Midnight came like a sentence.
Isabella stood barefoot in the hallway, the red dress clinging to her skin like it had a mind of its own. The mansion was quiet. Too quiet. Every step she took echoed, announcing her surrender before she even reached his door.
She didn’t knock.
She didn’t need to. The door opened before her hand touched it.
Donatello stood there, sleeves rolled up, black shirt open at the collar. No jacket. No mask. Just him. The Don who made men kneel and women run. But his eyes… they weren’t cold tonight. They were fire.
“You came,” he said. Like he wasn’t sure she would.
“You said midnight,” she answered. Her voice shook. She hated that. “I keep my word.”
“Even when it breaks you?” He stepped aside. “Come in, Mrs. Moretti.”
The room was dark except for a single lamp. No guards. No witnesses. Just the weight of the contract between them and the ring on her finger catching the light.
Isabella walked in, arms wrapped around herself. The dress felt like a mistake now. Too much. Too little. “Is this how it works? You give orders and I obey?”
Donatello closed the door. The click echoed louder than any gunshot. “No. This is how it works when you belong to me.”
He moved closer, slow, like he was giving her time to run. She didn’t. She couldn’t. Running meant prison. Running meant death. Staying meant… this.
“Take it off,” he said quietly.
Her breath caught. “The dress?”
“The armor.” His eyes didn’t drop from hers. “The walls. The hate you wear because you think it’ll protect you. Take it off, Isabella. With me, you don’t have to pretend.”
She laughed, sharp and broken. “Pretend? You bought me. There’s nothing real here.”
“Then why are you shaking?” He reached for her hand. His fingers were warm, calloused, sure. He turned her palm up and pressed a kiss to the inside of her wrist. Right over her pulse.
Her whole body betrayed her with a shiver.
“Because I’m scared,” she admitted. The truth tasted like blood. “Of you. Of this. Of wanting you when I should hate you.”
Donatello’s thumb brushed her knuckles. “Good. Fear keeps you alive. Want keeps you mine.”
He didn’t touch her anywhere else. Not yet. He just stood there, holding her hand like she was something fragile instead of collateral. Like she mattered.
“You can still say no,” he murmured. “I won’t force you, Isabella. I don’t want a corpse in my bed. I want you. All of you. Willing or not at all.”
The words cracked something in her chest. Every monster in her nightmares took what they wanted. Donatello was offering a choice. And that terrified her more.
“I chose the ring,” she whispered. “I chose this. I chose you.”
“Then choose me now,” he said. Not a command. A plea, wrapped in steel.
Isabella stepped forward. Her hands found his chest, fisting in his shirt. His heartbeat was steady under her palms. Strong. Certain. The opposite of her chaos.
His hands came up to frame her face, thumbs brushing her cheeks like she was made of glass. “Look at me,” he ordered softly. “No more hiding.”
She did. And drowned.
The kiss wasn’t soft. It wasn’t gentle. It was years of control snapping, possession turning to hunger, hate twisting into something darker, hotter, impossible to name. He kissed her like she was his salvation and his sin. Like he’d been starving and she was the only thing that could feed him.
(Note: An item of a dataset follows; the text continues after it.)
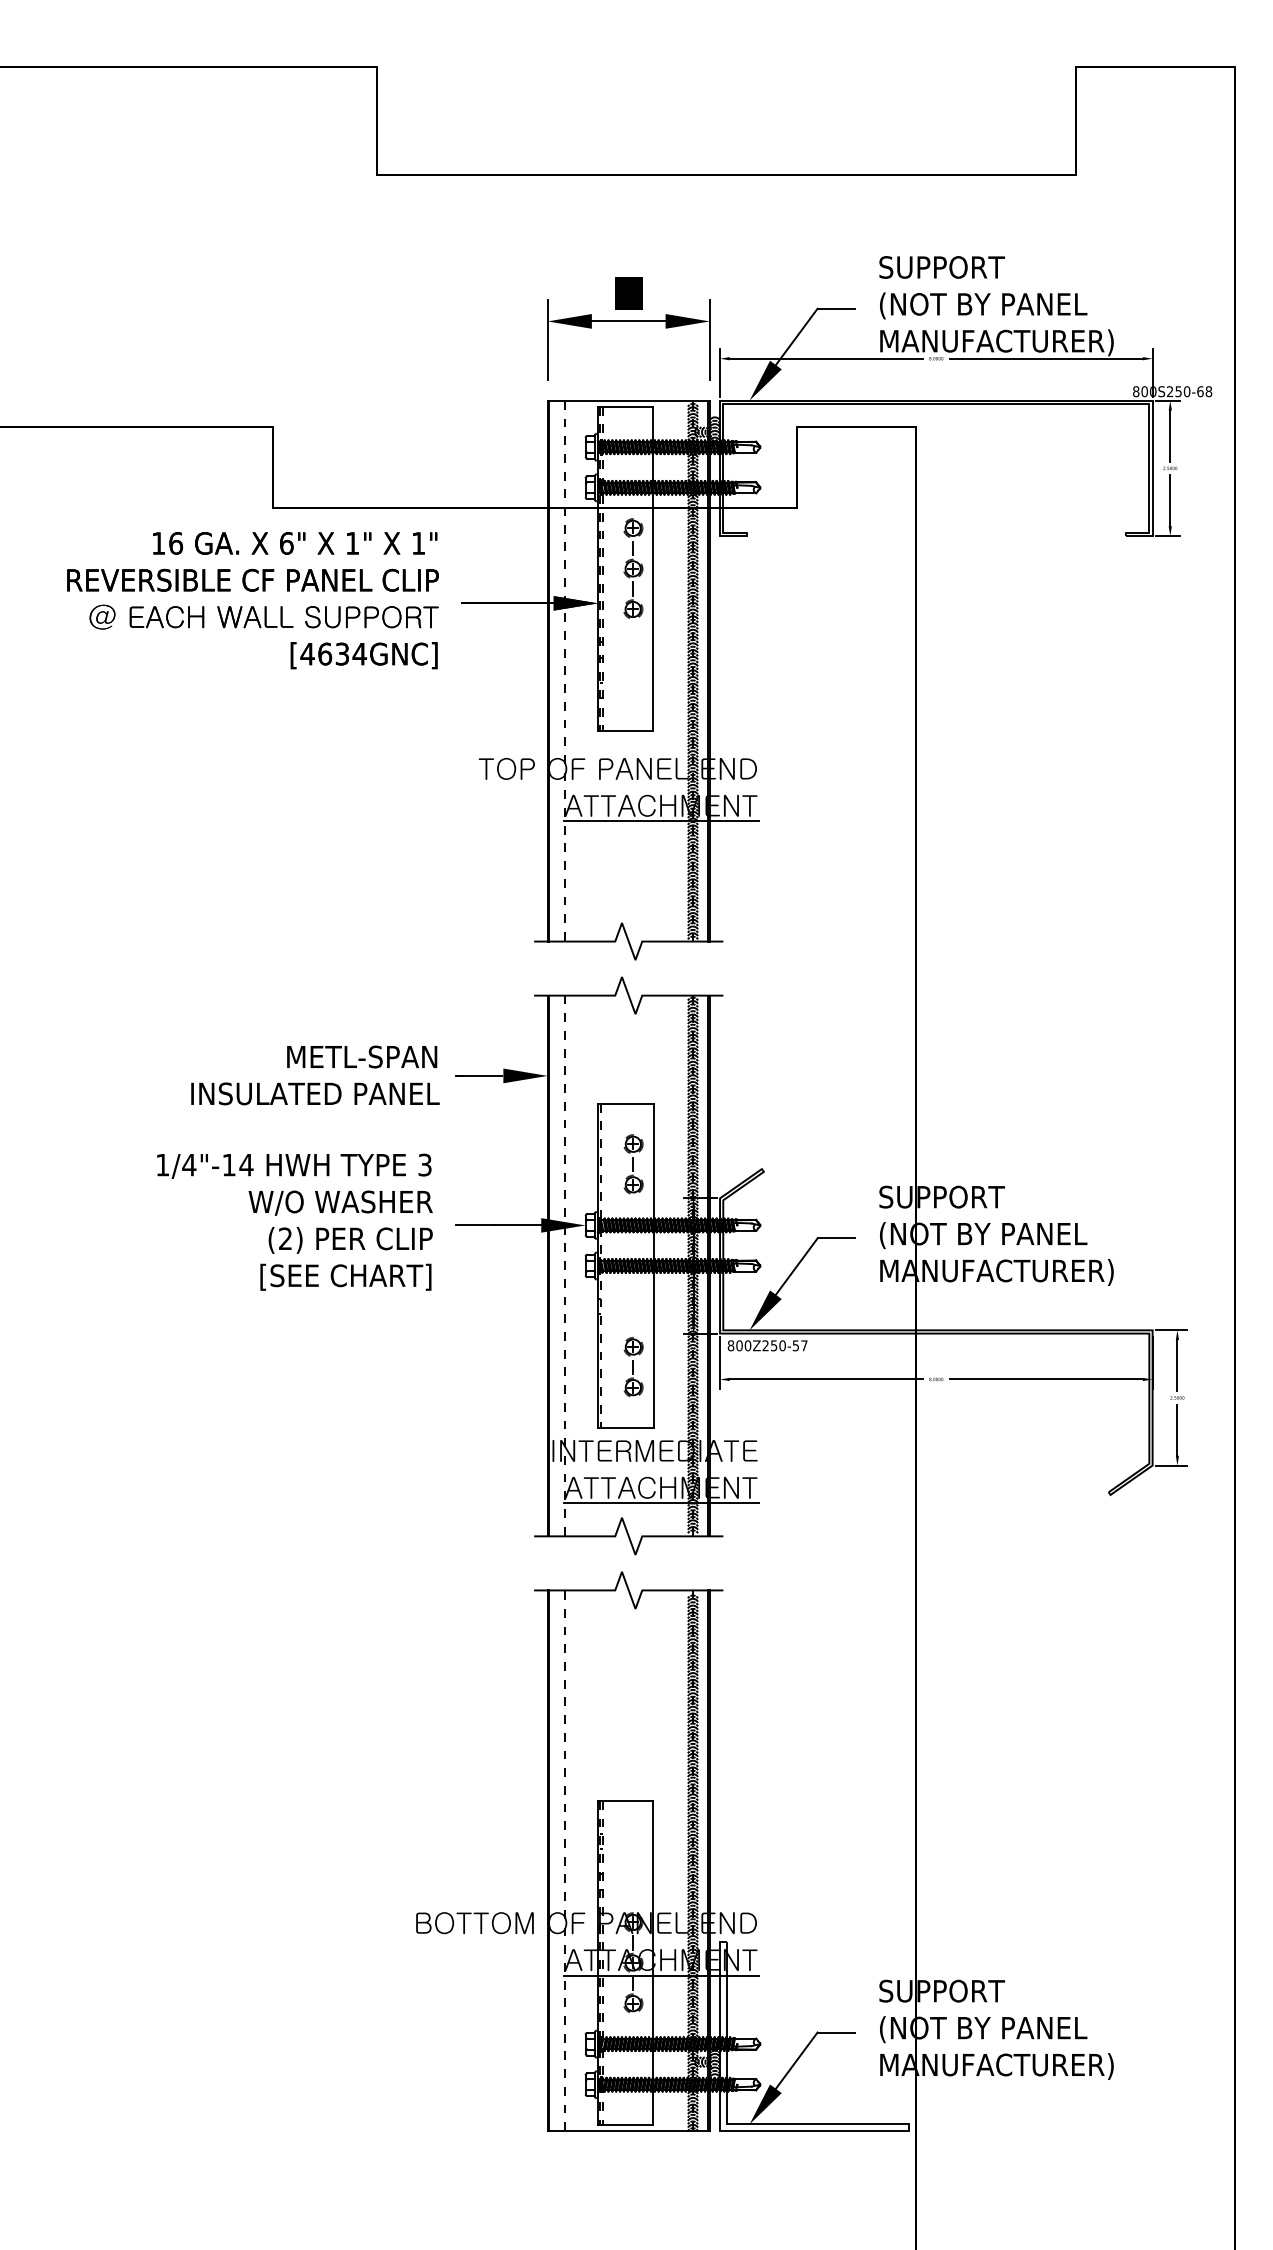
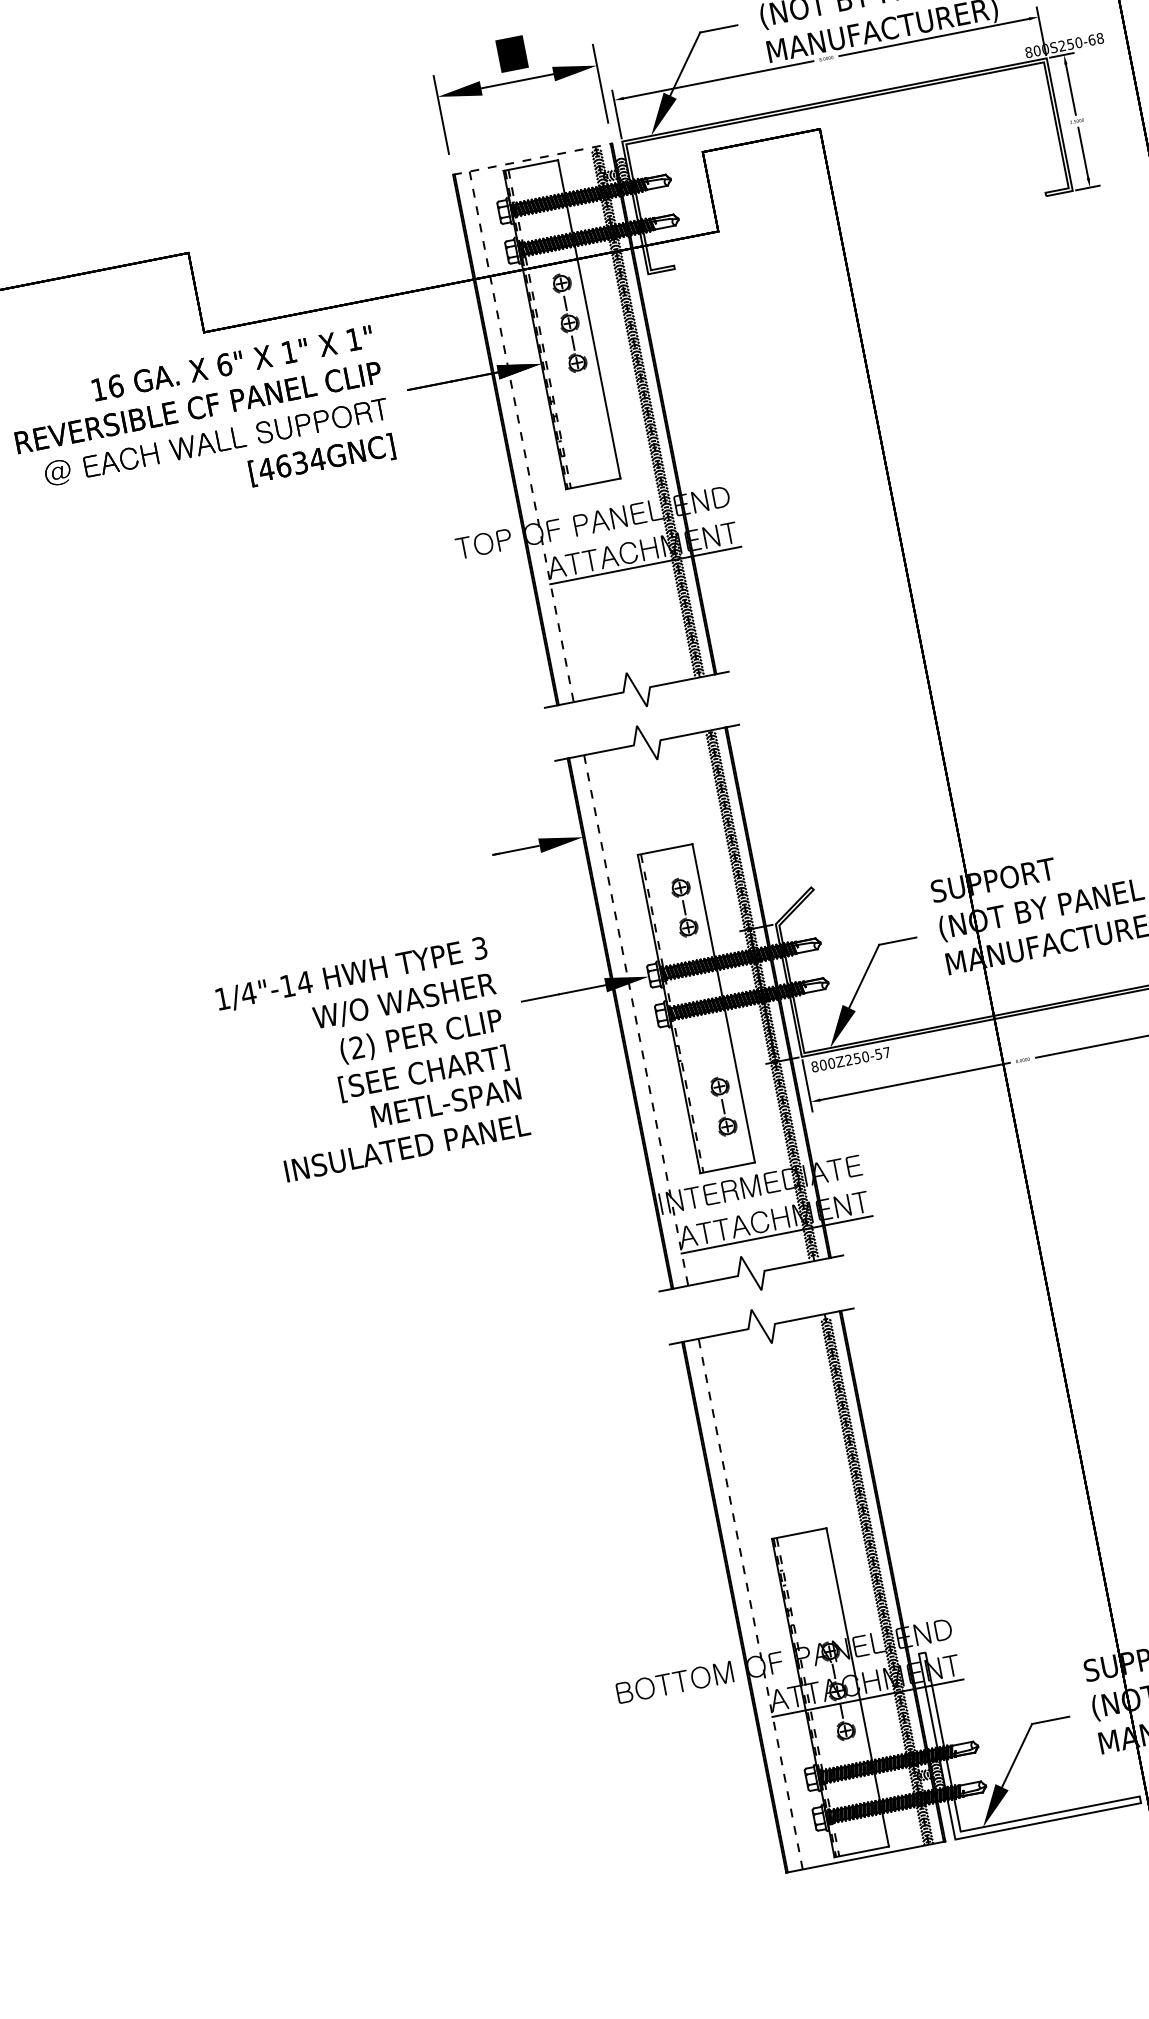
line: (629, 400) -> (533, 158), solid -> dashed
text: (315, 1075) -> (403, 1129), moved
Isabella kissed him back. Fierce. Desperate. Angry at him, angry at herself, angry at the way her body melted into his like it had been waiting for this exact destruction.
His hands slid down her back, careful even while his mouth demanded more. When he broke away, both of them were breathing hard.
“Rules,” he breathed against her lips. “Never lie. Never run. Never forget who owns you.”
“Never,” she whispered back, “forget that I own you too.”
Something dangerous flashed in his eyes. Pride. Lust. Maybe love, though neither of them would dare call it that yet.
He lifted her. She didn’t fight him. She wrapped her arms around his neck instead, hiding her face in the crook of his shoulder as he carried her to the bed. The red dress pooled around them like blood and sin.
Outside, the Moretti mansion kept its secrets. Inside, two people with too much pride and not enough sense started a war neither of them could win.
Because this wasn’t just consummation. This was surrender.
And surrender, Isabella was learning, was the most dangerous kind of power.
When dawn broke, she was still in his arms. The ring on her finger no longer felt cold. It felt like a brand.
Donatello traced the line of her jaw with his thumb, watching her sleep. “Mine,” he murmured, too soft for her to hear.
Isabella dreamed of fire. And woke up burning.